Interestingly, research has found that the popping sound itself has no relationship to whether the treatment works. Four separate studies concluded that the audible crack is not connected to improvements in pain or disability. Despite this, many chiropractors will repeat a manipulation if they don’t hear or feel a pop, which is more about clinical habit than evidence.
How It Affects Your Nervous System
Beyond the mechanical “realignment” narrative that many chiropractors use, the actual therapeutic mechanism likely involves your nervous system. Spinal manipulation stimulates sensory nerve fibers in the tissues around your spine, including receptors in muscles and tendons that help your body sense position and movement. Multiple studies show that manipulation increases pain tolerance and raises pain thresholds, suggesting it changes how your central nervous system processes pain signals rather than simply moving bones back into place.
One theory is that the physical input from manipulation removes low-level irritating stimuli from the tissues around your spine, essentially resetting an overactive pain response. This is a more nuanced explanation than “putting your spine back in alignment,” and it better fits the pattern of modest, temporary relief that the clinical research consistently shows.

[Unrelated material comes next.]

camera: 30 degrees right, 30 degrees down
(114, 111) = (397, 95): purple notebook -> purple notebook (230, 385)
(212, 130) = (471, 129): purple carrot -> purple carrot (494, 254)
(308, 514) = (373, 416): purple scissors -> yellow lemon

What Makes a Qualified Chiropractor
Chiropractors earn a Doctor of Chiropractic degree, which requires graduating from an accredited chiropractic college after completing undergraduate coursework (a full bachelor’s degree in some states). They must pass national board exams administered by the National Board of Chiropractic Examiners and meet additional licensing requirements in their state. This is substantially less training than a medical doctor receives, but it is a regulated professional credential with clinical training requirements.

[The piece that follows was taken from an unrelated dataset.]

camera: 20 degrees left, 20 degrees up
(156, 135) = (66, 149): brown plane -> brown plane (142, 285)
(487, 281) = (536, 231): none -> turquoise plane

Quality varies between practitioners. Some chiropractors stick closely to evidence-based treatment for musculoskeletal pain, while others make broader health claims about treating allergies, infections, or organ function that are not supported by research. A chiropractor who focuses on your specific pain complaint, sets realistic expectations, and doesn’t push you into an indefinite treatment plan of three visits a week is generally a better bet than one promising to cure conditions unrelated to your spine.
Who Benefits Most
Chiropractic care makes the most sense for people dealing with acute or chronic low back pain who want a non-drug option, particularly if they’ve already tried rest and over-the-counter pain relievers without enough relief. It’s also reasonable for neck pain when combined with exercise. Most people with acute back pain improve over time regardless of treatment, so chiropractic care is one of several tools that can help manage symptoms while your body heals.
It makes less sense as a long-term maintenance treatment if you’re not experiencing active symptoms. The benefits shown in research are short to intermediate term, and there’s no strong evidence that regular “wellness” adjustments prevent future problems. If a chiropractor recommends ongoing visits after your pain has resolved, that’s worth questioning.